(Aim of the task)
Return, unchanged, every line from the one containing "family: Calopterygidae" down to the last line of the items, including both.
--- Start of Stored data ---
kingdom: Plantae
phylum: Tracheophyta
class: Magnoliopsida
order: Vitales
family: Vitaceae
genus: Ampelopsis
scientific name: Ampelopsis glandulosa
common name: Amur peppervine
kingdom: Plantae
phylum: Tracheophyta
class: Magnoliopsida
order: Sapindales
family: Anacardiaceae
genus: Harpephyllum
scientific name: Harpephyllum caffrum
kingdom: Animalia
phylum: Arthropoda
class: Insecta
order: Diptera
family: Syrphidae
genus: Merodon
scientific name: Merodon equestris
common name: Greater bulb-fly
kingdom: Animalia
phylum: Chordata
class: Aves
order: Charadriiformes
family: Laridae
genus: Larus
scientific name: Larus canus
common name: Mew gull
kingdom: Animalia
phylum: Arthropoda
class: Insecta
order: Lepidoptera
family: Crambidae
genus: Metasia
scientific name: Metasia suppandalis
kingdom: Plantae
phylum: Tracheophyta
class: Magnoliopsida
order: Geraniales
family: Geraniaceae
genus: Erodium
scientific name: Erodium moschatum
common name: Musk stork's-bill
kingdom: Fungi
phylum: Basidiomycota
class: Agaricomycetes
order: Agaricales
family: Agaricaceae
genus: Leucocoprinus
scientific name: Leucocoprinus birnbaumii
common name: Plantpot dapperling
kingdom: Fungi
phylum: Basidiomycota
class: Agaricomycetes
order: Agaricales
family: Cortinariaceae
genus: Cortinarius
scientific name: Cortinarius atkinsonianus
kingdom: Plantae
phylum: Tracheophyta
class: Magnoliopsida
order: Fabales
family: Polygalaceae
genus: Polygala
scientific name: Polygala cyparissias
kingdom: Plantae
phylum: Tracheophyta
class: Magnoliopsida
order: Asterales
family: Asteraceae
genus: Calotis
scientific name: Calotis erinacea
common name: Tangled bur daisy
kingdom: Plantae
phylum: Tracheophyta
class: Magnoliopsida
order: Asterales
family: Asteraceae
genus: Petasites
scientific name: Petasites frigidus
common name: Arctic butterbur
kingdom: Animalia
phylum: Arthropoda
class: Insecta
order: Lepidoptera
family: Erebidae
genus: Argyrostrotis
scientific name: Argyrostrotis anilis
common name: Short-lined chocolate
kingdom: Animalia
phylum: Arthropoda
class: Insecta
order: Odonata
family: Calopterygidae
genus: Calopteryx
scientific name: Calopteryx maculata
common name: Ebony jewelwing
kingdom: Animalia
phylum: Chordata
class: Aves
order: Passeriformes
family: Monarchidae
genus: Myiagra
--- End of Stored data ---
(Response below)
family: Calopterygidae
genus: Calopteryx
scientific name: Calopteryx maculata
common name: Ebony jewelwing
kingdom: Animalia
phylum: Chordata
class: Aves
order: Passeriformes
family: Monarchidae
genus: Myiagra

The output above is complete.